だが、従来のモードのデザインアプローチではこれからの時代にはフィットしないのではないか、ズレが生じるのではないか、と危惧するようになる。デザイナーの私的世界観を究極的に突き詰めたスタイルでは、Z世代の持つ感覚とは距離があるように感じたのだ。

デザイナーが自身の個性を、自分のためではなく誰かのために活かす。カスタマー視点を意識しながら、デザイナーが自身の個性を活かして、デザインにそのデザイナーならではの個性を表現する。そうやって「近い憧れ」を作る。

今までよりも距離感の近いモードだと言えよう。そう考えると、エディ・スリマンはまさしくそのスタイルに該当する。自らカメラを携え、エディがターゲットにする「ロックに陶酔する若者たち」の集まる場へ赴き、写し取る。ターゲットの生態を記録し、その生態にふさわしいファッションをデザインしていく。

業界から批判の多いエディが、その批判に反してビジネス的に成功するのは、エディの創作スタイルが現代の時代感に合っているからだろう。
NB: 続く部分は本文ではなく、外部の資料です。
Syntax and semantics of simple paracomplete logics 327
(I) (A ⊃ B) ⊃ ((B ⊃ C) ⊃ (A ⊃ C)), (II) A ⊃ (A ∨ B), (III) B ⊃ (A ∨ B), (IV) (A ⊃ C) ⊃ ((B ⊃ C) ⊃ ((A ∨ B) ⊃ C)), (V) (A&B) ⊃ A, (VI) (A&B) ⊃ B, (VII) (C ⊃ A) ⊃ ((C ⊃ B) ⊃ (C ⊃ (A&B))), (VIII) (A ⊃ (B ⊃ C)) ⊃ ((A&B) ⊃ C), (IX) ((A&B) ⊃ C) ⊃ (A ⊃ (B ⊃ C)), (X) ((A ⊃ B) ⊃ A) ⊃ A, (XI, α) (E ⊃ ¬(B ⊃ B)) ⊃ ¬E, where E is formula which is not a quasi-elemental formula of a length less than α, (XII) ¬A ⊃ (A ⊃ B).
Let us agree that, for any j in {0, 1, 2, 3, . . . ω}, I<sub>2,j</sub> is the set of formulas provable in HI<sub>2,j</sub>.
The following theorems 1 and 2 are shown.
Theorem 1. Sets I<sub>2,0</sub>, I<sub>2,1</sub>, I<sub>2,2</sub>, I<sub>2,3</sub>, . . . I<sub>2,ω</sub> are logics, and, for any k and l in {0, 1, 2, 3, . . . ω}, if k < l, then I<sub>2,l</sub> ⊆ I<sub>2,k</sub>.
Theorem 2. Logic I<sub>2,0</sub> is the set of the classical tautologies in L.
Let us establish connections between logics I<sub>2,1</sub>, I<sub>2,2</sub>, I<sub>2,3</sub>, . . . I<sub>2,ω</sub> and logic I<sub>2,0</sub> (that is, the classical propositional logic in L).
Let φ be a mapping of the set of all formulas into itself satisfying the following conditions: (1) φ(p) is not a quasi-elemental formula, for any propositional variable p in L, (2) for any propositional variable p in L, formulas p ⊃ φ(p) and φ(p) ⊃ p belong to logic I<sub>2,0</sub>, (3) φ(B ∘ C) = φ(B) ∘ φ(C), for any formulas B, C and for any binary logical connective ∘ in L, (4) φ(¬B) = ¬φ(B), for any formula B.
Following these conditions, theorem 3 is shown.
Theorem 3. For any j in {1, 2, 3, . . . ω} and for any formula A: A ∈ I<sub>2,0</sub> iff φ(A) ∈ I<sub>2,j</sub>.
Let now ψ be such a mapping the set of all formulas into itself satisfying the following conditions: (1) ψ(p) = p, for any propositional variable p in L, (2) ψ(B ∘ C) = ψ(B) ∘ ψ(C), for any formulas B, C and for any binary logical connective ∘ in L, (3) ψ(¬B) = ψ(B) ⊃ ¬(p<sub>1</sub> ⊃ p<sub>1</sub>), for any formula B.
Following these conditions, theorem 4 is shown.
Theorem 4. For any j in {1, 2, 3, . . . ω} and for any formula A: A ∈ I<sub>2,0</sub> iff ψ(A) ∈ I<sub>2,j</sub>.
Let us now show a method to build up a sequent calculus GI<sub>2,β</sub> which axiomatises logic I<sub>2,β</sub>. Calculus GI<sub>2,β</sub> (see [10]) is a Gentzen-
1940年代、ファッションの中心はオートクチュールだった。しかし、その後オートクチュールの勢いは減退し、プレタポルテへとファッションの中心は移行した。これからもファッションの中心はまだプレタポルテだろう。しかし、今のコレクション形式の発表がこのまま続くと断言するには、時代の変化が大きすぎる。

一つの制度が永遠に続くことはない。必ず転換点がやってくる。

今日、「foufou(フーフー)」が初めて行うインスタライブを見ていた。純粋に面白かった。その後、すぐにオンライン上で販売された新商品2型も即時完売。フォロワーとの近さと熱、それがブランドの間に醸成されているように感じ、新しい時代の新しいデザインに思える。

今、ファッションデザインは拡張している。服をデザインすることだけが、デザイナーの仕事ではない。ブランドのファンを作ること、そしてファンとの距離感、それも今やファッションデザインになっている。

時代の変化にモードはどうなるのか。その鍵を握るのはZ世代だろう。